Another of my special immigrant friends is Cromwell Wong born in the Philippines. After graduating from BYU–Hawaii, he moved to New York, worked in financial services, and served as a 27-year-old bishop. He then earned his MBA at BYU–Provo, worked for a Texas oil and gas firm, assisted a Middle Eastern company with its IPO listing, and led a team that managed a multi-billion-dollar debt portfolio. Now Cromwell is overseeing construction of a manufacturing facility for a Springville, Utah cell-tower company, where he serves as chief operating and financial officer. He recently began helping our Academy in the Philippines, where we have 200 branches and more than 6,000 graduates. We have great plans with this Chinese Filipino, who is now a wonderful, contributing American.

A new friend who I’m really excited about is Wilfred Eyi. He came to the United States from Africa as a college student at 16. After graduating from BYU, he earned an MBA from Harvard, and he has since started a technology company to assist contractors in the U.S. Wil and his wife, with their five sons, are dedicated to giving back to Africa, where they plan to live in coming years. Wil currently serves as an Africa advisor to the Academy. His wife, Laura, who served a mission in Peru, is serving on an Academy leadership council.

Another great contributor friend is James Stubbs. His mother immigranted to the United States. James’ grandmother, an entrepreneur herself, started a butcher shop in Peru that financed his mother to attend BYU. James has an MBA from Kellogg. As an entrepreneur, he is dedicated helping the Academy furthering entrepreneurial education in South America, especially Peru.
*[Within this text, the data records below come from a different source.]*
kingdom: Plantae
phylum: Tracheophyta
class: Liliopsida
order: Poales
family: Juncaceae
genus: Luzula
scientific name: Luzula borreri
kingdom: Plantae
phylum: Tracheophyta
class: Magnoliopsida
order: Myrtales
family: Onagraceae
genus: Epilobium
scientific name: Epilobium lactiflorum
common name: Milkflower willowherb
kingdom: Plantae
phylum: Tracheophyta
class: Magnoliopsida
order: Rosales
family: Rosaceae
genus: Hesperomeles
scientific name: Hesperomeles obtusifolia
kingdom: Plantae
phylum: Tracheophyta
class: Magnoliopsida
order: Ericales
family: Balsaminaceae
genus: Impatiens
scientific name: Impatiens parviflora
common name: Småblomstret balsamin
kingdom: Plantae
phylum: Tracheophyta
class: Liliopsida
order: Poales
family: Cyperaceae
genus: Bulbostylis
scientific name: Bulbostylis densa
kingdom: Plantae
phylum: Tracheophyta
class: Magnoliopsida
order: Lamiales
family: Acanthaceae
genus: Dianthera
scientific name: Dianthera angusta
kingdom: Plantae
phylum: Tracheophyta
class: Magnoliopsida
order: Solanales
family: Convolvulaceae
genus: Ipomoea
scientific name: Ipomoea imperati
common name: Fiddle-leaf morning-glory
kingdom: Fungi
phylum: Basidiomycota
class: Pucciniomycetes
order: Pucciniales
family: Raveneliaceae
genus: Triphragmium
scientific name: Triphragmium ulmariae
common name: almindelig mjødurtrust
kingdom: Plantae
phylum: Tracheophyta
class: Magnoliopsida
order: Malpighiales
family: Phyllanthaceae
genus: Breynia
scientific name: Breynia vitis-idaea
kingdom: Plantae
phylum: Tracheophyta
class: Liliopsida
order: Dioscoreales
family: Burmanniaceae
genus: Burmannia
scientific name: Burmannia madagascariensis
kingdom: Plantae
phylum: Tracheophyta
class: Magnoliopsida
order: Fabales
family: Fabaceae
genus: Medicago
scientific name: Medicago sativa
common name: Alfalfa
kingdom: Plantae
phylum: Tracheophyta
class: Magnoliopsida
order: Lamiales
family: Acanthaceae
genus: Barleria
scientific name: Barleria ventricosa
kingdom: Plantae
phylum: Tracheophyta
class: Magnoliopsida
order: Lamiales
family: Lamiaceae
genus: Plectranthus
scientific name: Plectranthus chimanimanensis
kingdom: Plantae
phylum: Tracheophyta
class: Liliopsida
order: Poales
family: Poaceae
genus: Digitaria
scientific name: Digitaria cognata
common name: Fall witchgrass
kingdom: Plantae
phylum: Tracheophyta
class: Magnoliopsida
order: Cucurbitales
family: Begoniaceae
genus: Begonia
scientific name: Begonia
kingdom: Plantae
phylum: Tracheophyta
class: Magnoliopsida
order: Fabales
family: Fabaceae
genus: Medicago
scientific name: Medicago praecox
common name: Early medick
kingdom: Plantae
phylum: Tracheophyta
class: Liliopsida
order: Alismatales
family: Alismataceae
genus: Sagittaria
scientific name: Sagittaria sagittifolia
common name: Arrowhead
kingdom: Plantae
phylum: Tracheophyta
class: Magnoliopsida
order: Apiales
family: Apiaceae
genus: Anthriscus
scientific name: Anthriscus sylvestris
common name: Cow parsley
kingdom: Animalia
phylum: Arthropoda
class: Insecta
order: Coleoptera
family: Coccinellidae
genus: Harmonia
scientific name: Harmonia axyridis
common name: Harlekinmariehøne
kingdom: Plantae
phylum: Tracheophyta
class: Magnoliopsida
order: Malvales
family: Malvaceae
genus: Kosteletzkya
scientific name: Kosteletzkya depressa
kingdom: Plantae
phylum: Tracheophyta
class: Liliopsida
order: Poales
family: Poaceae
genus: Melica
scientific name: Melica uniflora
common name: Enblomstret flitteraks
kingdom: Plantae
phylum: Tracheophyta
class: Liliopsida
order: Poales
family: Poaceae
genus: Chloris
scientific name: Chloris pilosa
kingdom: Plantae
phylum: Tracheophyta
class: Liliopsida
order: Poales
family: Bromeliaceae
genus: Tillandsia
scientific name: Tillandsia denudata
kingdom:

My own wife of 57 plus years is only two generations away from being an immigrant. Bette’s dear mother was raised by a mother who joined the Church in Denmark and immigrated shortly thereafter.

Through these and many other friendships, I’ve learned to reject stereotypical ideas regarding immigrants. Many make huge, personal sacrifices to come here and make unique and significant contributions to the American way of life. At the same time, they give back to others who are committed to building Zion in the lands of their birth.

Some people talk about building a wall at our border. As Rep. John Curtis told me, what we really need is a gate that allows more great people from other countries, like my friends, to immigrate here legally and start to contribute. May God continue to bless America and all those who are brought to its shores as legal immigrants and refugees.